## Excerpt:
[BEGIN]

A supportive return isn’t just kindness but it’s an important way to retain talent. Without structure, managers default to “protecting” someone by removing opportunities. The result: the person returns, but their trajectory doesn’t.

Fixes that work:

  • Build a real ramp-back plan: plan and check-in week 1, month 1, month 3.

  • Reassign stretch opportunities intentionally, don’t “redistribute and forget.”

  • Confirm a return-to-growth conversation at 60–90 days (not just day 1).

Barrier 5: Mentorship isn’t enough, women need sponsorship

Mentorship is valuable. It builds confidence, clarity, and skills. But mentorship alone doesn’t reliably change who gets the high-impact project, who gets introduced to decision-makers, or who gets named for promotion.

Sponsorship is different: it is advocacy, visibility, and risk-sharing. It’s someone saying, “Put her on this,” and backing it up when resistance shows up. Without sponsorship, leadership pipelines stay uneven, especially for women who are racialized, disabled, newcomers, and others who face layered bias.

Fixes that work:

  • Create sponsorship with accountability: who is sponsoring whom, and for what opportunities.

  • Measure leaders on who they put forward (not just who they “support”).

  • Make sponsorship reciprocal and resourced rather than informal and optional.

If you’re a leader, start here:

If you only take one thing from this: women don’t need more confidence, they need better systems.

[END]

## Dataset excerpt:
[BEGIN]

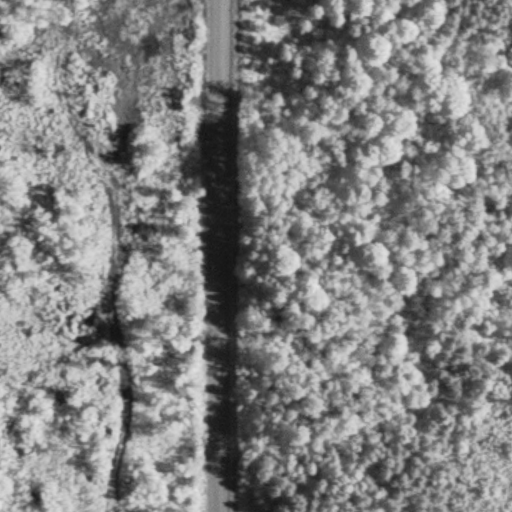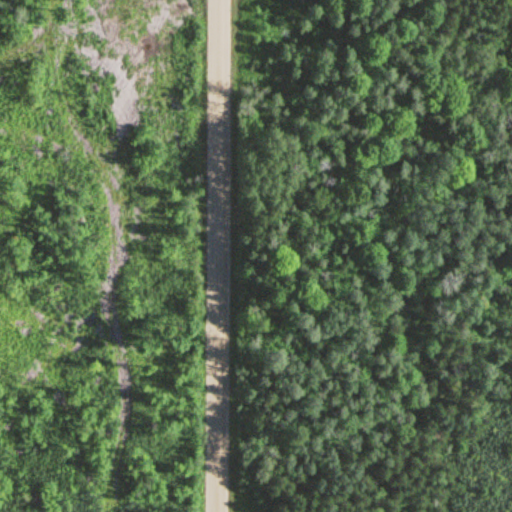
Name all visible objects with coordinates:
road: (218, 256)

[END]

## Directives:
**a)** Translate this sentence from the excerpt on workplace barriers for women into Spanish: "Sponsorship is different: it is advocacy, visibility, and risk-sharing."
**b)** Retype the excerpt on workplace barriers for women from "Mentorship is valuable." to "named for promotion.".

## Solutions for each task:
**a)** El patrocinio es diferente: es defensa, visibilidad y riesgo compartido.

**b)**
Mentorship is valuable. It builds confidence, clarity, and skills. But mentorship alone doesn’t reliably change who gets the high-impact project, who gets introduced to decision-makers, or who gets named for promotion.